今回の新型コロナウィルスの感染拡大は、世界同時金融危機より深刻な影響になりそうな勢いだ。
こういう時期に経営者は3K経費を削減すると言われている。「3K」とは交通費、交際費、広告費だ。製造業の場合は広告費はほとんど必要ないと思う。
製造業の経営危機時に削減する「3K」は交通費、交際費、教育費だろう。

しかし経費の削減だけではピンチをチャンスに変えることはできない。
今中国の工場は、材料が入ってこない、従業員が戻ってこない、注文がない、など大逆境だと思う。しかしここで仕込みをしておかなければ、感染が沈静化した時に一気に立ち上がることはできない。

金融危機時受注が半減した友人の工場は、固定経費の徹底削減をした。
トータルで300万元/年の削減ができたと言っていた。
例えば、生産ブロアのレイアウトを変更し、2台あるエレベータを1台で運用するように改善した。これでエレベータの保守点検費用は半分になった。平常時にこのような改善をするのはほとんど不可能だろう。日々の生産があり、ラインを止めてレイアウト変更は難しい。

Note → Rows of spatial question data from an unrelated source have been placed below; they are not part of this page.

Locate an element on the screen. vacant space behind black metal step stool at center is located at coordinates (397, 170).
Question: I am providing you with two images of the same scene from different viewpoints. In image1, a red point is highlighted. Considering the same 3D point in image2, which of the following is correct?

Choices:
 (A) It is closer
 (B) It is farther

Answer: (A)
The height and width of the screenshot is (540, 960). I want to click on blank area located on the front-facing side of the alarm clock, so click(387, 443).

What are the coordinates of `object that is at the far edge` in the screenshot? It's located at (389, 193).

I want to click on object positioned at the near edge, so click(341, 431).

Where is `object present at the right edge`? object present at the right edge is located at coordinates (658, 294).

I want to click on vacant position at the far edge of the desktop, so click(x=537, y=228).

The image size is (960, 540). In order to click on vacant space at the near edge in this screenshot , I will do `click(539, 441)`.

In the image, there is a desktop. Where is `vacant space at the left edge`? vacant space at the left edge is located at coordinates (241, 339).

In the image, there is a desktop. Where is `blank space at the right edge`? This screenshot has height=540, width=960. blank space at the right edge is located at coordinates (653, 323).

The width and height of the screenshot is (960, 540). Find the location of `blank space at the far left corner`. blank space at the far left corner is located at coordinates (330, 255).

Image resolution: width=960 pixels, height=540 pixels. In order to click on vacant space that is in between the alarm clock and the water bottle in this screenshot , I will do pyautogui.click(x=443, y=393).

平時から従業員の教育は重要だとほとんどの経営者は考えている。以前は教育してもすぐ辞めてしまうので、教育など無駄だという経営者もいた。しかしその後、そういう人たちの消息は杳として聞こえてこない(笑)

教育には経費がかかる、と考えるのは「思考停止状態」だ。
工夫次第で経費をかけずに教育研修はできる。

例えば、若手に過去に発生した不良とその再発防止対策をまず整理させる。
その内容を上級の職員を交えて再検討をする。この様なディスカッションで、若手は過去の不良事例を自ら学ぶことになる。そしてディスカッションの中でより良い対策が生まれれば、組織全体の学びになるはずだ。
この様な工夫をすれば、間接職場も同様に学びを得られるはずだ。


このコラムは、2020年3月9日に配信したメールマガジン【中国生産現場から品質改善・経営革新】第951号に掲載した記事です。